▶ DATASET EXCERPTS:
+===+

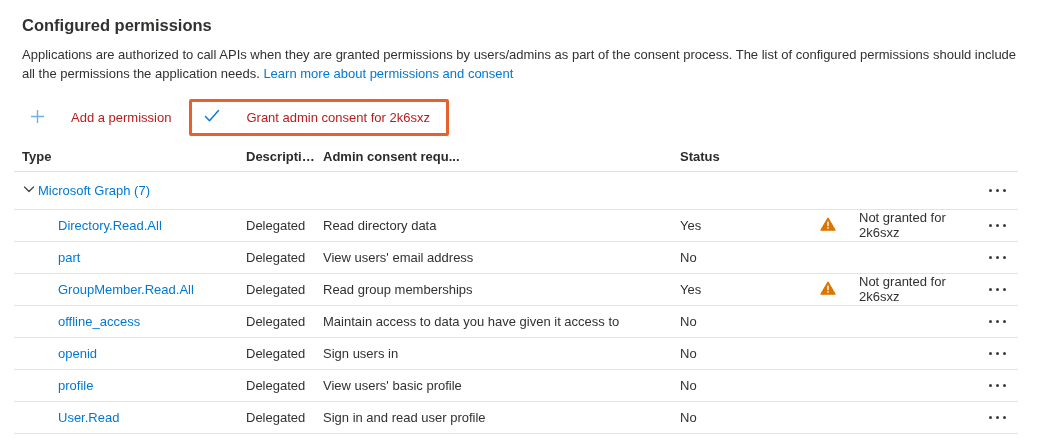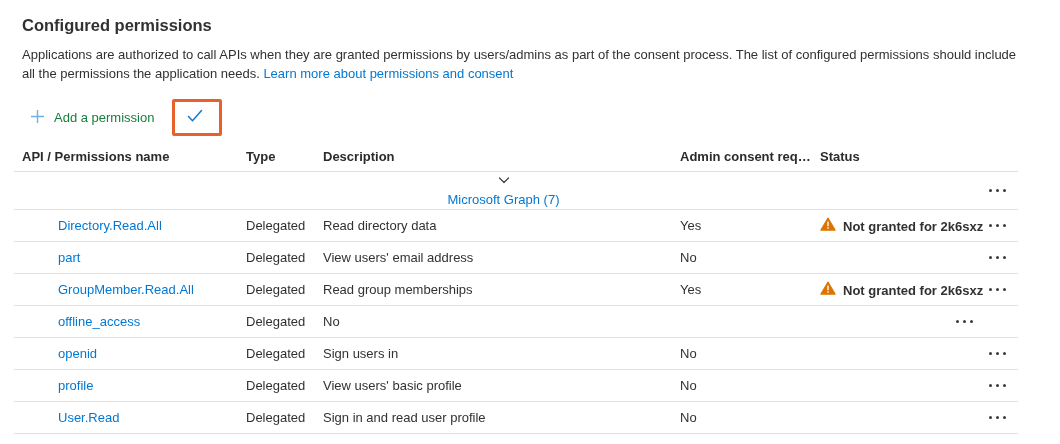--- a/index.html
+++ b/index.html
@@ -25,26 +25,26 @@
   .link { color: #0078d4; text-decoration: none; cursor: pointer; }
   .toolbar {
     display: flex;
     align-items: center;
     margin: 14px 0 4px -2px;
     height: 40px;
   }
   .cmd-button {
     display: flex;
     align-items: center;
-    gap: 9px;
+    gap: 26px;
     border: none;
     background: transparent;
     font-family: inherit;
     font-size: 13px;
-    color: #15803d;
+    color: #b91c1c;
     padding: 6px 10px;
     cursor: pointer;
     white-space: nowrap;
   }
   .annotation-box {
     border: 3px solid #E8602C;
     border-radius: 2px;
     margin-left: 8px;
     padding: 1px 6px 1px 2px;
   }
@@ -61,23 +61,22 @@
   .trow.header .cell { font-weight: 700; font-size: 13px; color: #2b2b2b; }
   .trow.group-row { height: 38px; }
   .trow.data-row { height: 32px; }
   .cell { padding-left: 8px; white-space: nowrap; overflow: hidden; text-overflow: ellipsis; }
   .cell.name-cell { padding-left: 44px; }
   .group-label {
     display: flex;
     align-items: center;
     gap: 2px;
     cursor: pointer;
-    flex-direction: column;
-  }
-  .status-cell { display: flex; align-items: flex-end; gap: 7px; padding-left: 8px; font-weight: bold; }
+  }
+  .status-cell { display: flex; align-items: center; gap: 23px; padding-left: 8px; }
   .more-cell { display: flex; justify-content: flex-end; padding-right: 10px; }
   .more-btn {
     display: flex;
     gap: 4px;
     background: transparent;
     border: none;
     cursor: pointer;
     padding: 4px 2px;
   }
   .more-btn .dot { width: 3px; height: 3px; border-radius: 50%; background: #3b3a39; }
@@ -103,28 +102,28 @@
       </span>
       <span>Add a permission</span>
     </button>
     <div class="annotation-box">
       <button class="cmd-button">
         <span class="icon-svg">
           <svg width="16" height="14" viewBox="0 0 16 14">
               <path d="M1.5 7.5 L5.5 11.8 L14.5 1.5" stroke="#0f7bd4" stroke-width="1.5" fill="none" stroke-linecap="round" stroke-linejoin="round"></path>
             </svg>
         </span>
+        <span>Grant admin consent for 2k6sxz</span>
       </button>
     </div>
   </div>
 
   <div class="perm-table">
 
     <div class="trow header">
-      <div class="cell">API / Permissions name</div>
       <div class="cell">Type</div>
       <div class="cell">Description</div>
       <div class="cell">Admin consent requ...</div>
       <div class="cell">Status</div>
       <div class="cell"></div>
     </div>
 
     <div class="trow group-row">
       <div class="cell group-label" style="grid-column: 1 / span 5;">
         <span class="icon-svg">
@@ -214,20 +213,21 @@
               <span class="dot"></span>
             </button>
     </div>
   </div>
 
   <div class="trow data-row">
     <div class="cell name-cell">
       <a class="link">offline_access</a>
     </div>
     <div class="cell">Delegated</div>
+    <div class="cell">Maintain access to data you have given it access to</div>
     <div class="cell">No</div>
     <div class="status-cell">
 
       <span></span>
     </div>
     <div class="cell more-cell">
       <button class="more-btn">
               <span class="dot"></span>
               <span class="dot"></span>
               <span class="dot"></span>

+===+

Once you have counted the lines of the data that contain the word "border", please reply with that number alone.

5